Human Action Recognition Using CNN and LSTM
This project focuses on human action recognition using advanced deep learning techniques, specifically Convolutional LSTM (ConvLSTM) and Long-term Recurrent Convolutional Networks (LRCN). The goal is to accurately classify human actions in video sequences, leveraging both spatial and temporal features.
This project uses the UCF50 dataset, which is a popular benchmark dataset for human action recognition.

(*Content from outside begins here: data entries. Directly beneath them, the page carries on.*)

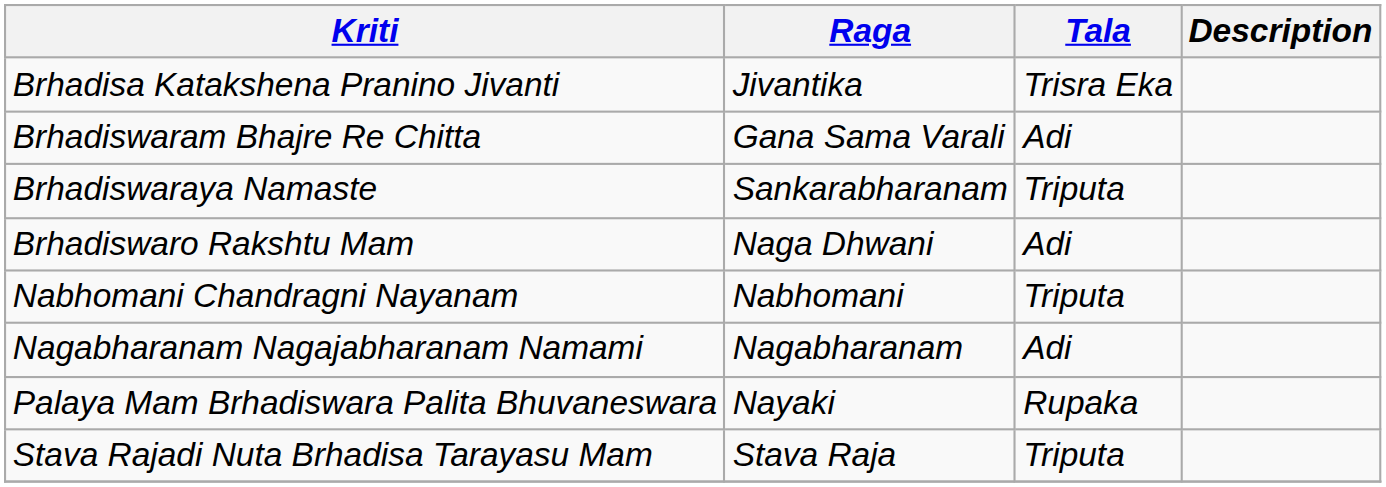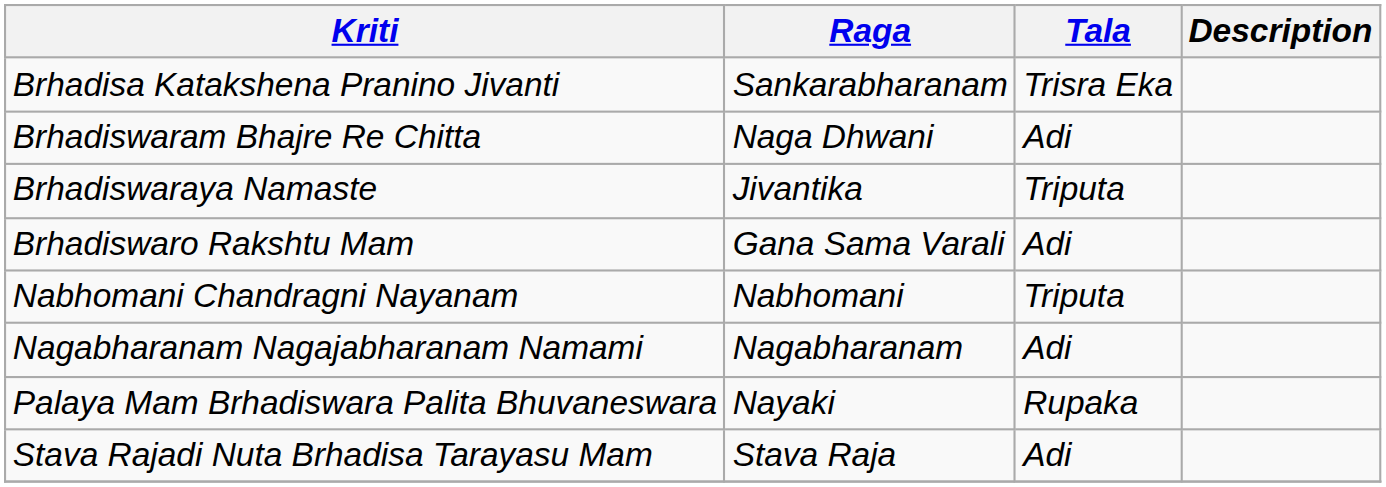Brhadisa Katakshena Pranino Jivanti | Raga: Jivantika -> Sankarabharanam
Brhadiswaram Bhajre Re Chitta | Raga: Gana Sama Varali -> Naga Dhwani
Brhadiswaraya Namaste | Raga: Sankarabharanam -> Jivantika
Brhadiswaro Rakshtu Mam | Raga: Naga Dhwani -> Gana Sama Varali
Stava Rajadi Nuta Brhadisa Tarayasu Mam | Tala: Triputa -> Adi
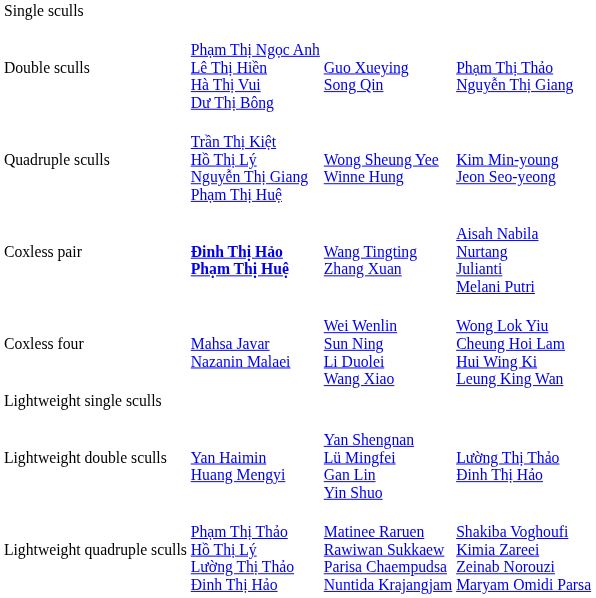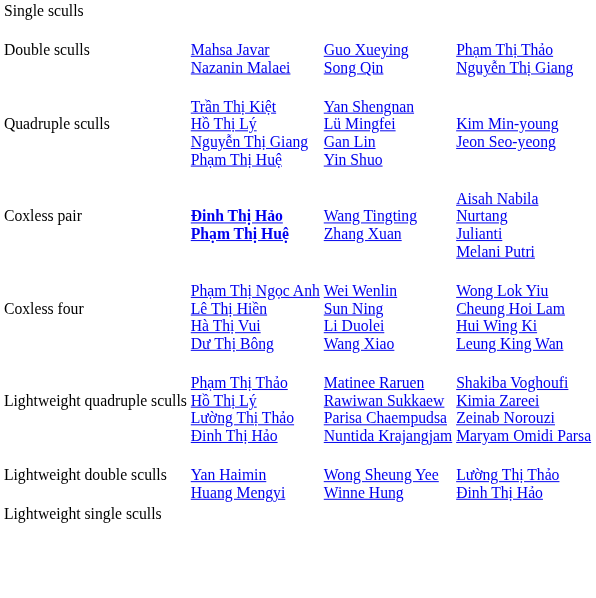Double sculls | column 2: Phạm Thị Ngọc Anh Lê Thị Hiền Hà Thị Vui Dư Thị Bông -> Mahsa Javar Nazanin Malaei
Quadruple sculls | column 3: Wong Sheung Yee Winne Hung -> Yan Shengnan Lü Mingfei Gan Lin Yin Shuo
Coxless four | column 2: Mahsa Javar Nazanin Malaei -> Phạm Thị Ngọc Anh Lê Thị Hiền Hà Thị Vui Dư Thị Bông
rows swapped: Lightweight single sculls <-> Lightweight quadruple sculls
Lightweight double sculls | column 3: Yan Shengnan Lü Mingfei Gan Lin Yin Shuo -> Wong Sheung Yee Winne Hung
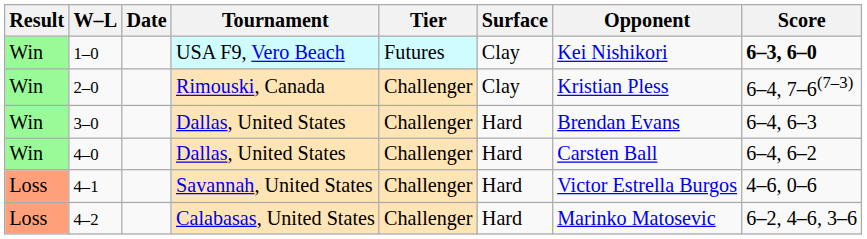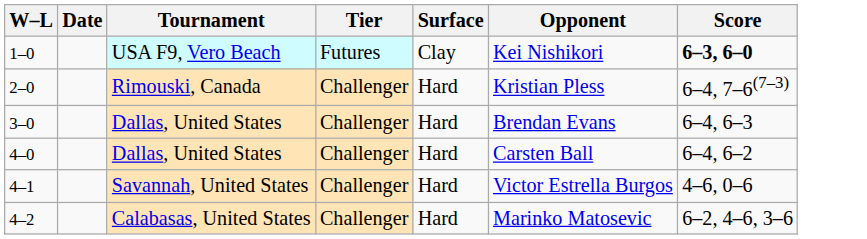- column: Result | Win | Win | Win | Win | Loss | Loss
2–0 | Surface: Clay -> Hard
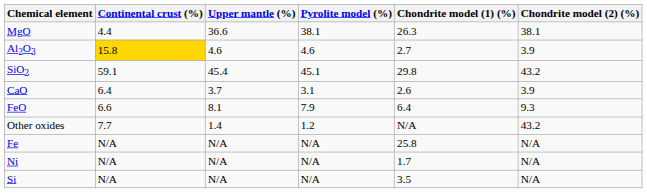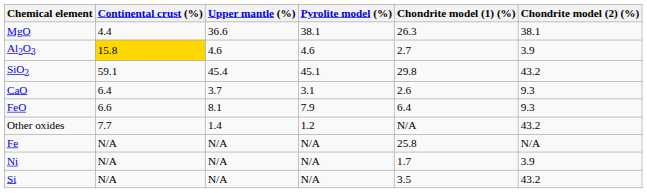CaO | Chondrite model (2) (%): 3.9 -> 9.3
Ni | Chondrite model (2) (%): N/A -> 3.9
Si | Chondrite model (2) (%): N/A -> 43.2
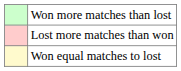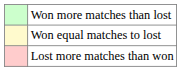rows swapped: Won equal matches to lost <-> Lost more matches than won
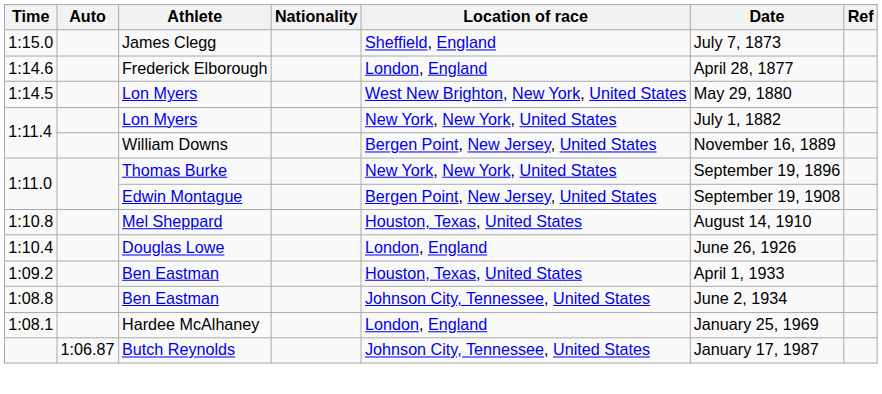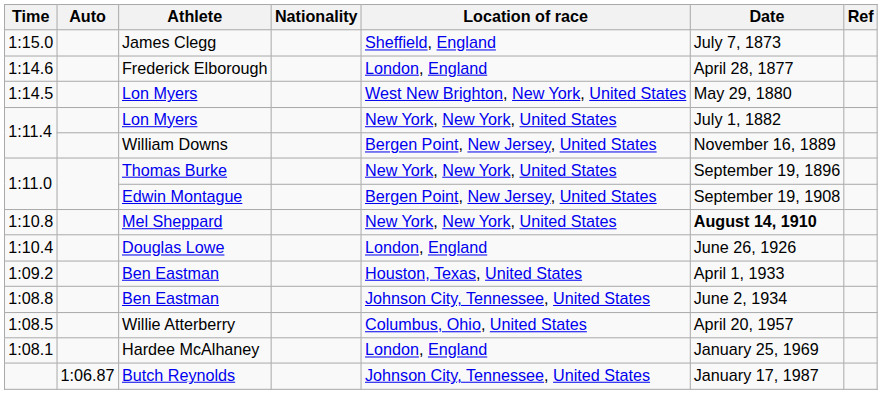1:10.8 | Location of race: Houston, Texas, United States -> New York, New York, United States
1:10.8 | Date: normal -> bold
+ row: 1:08.5 | Willie Atterberry | Columbus, Ohio, United States | April 20, 1957
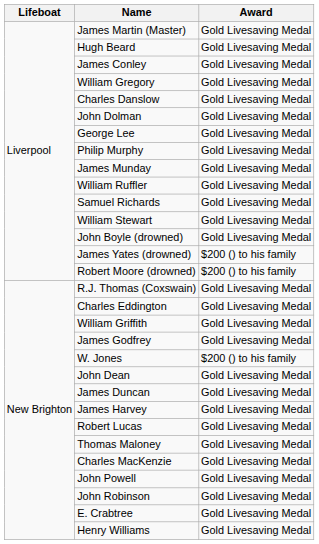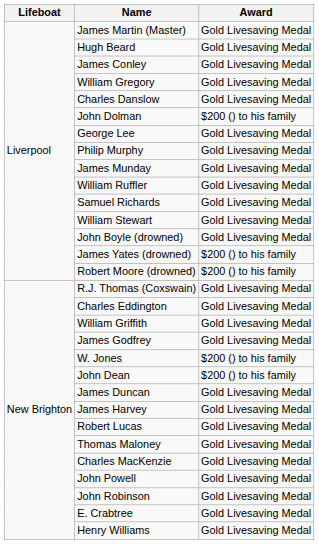John Dolman | Award: Gold Livesaving Medal -> $200 () to his family
John Dean | Award: Gold Livesaving Medal -> $200 () to his family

Description: The UCF50 dataset contains 50 action categories with a total of 6,618 videos. Each video is labeled with one of the 50 action categories, including actions like "Jumping Jack," "Walking," and "Running." The dataset covers a wide range of human actions and is diverse in terms of viewpoints and backgrounds. Organization: The dataset is organized into directories where each directory corresponds to a specific action class. Each action directory contains several video files of that particular action.
- Video Processing:
cv2
,moviepy.editor
,pafy
,youtube-dl
,pytube
- Data Manipulation:
numpy
,datetime
,collections.deque
- Machine Learning:
tensorflow
,tensorflow.keras.layers
,tensorflow.keras.models
- Utilities:
sklearn.model_selection.train_test_split
,matplotlib.pyplot
,tensorflow.keras.utils.to_categorical
,tensorflow.keras.utils.plot_model
,tensorflow.keras.callbacks.EarlyStopping
The ConvLSTM model integrates convolutional operations with LSTM units to capture both spatial and temporal information. This approach is well-suited for recognizing actions in video sequences by processing frames with spatial filters and then learning temporal dependencies.
Architecture: The ConvLSTM model consists of several ConvLSTM layers followed by fully connected layers for classification.
The LRCN model combines Convolutional Neural Networks (CNN) with LSTM networks. The CNN extracts spatial features from individual frames, and the LSTM captures temporal dependencies across frames.
Architecture: The LRCN model first applies CNN layers to each frame to obtain feature vectors, which are then fed into an LSTM network for action classification.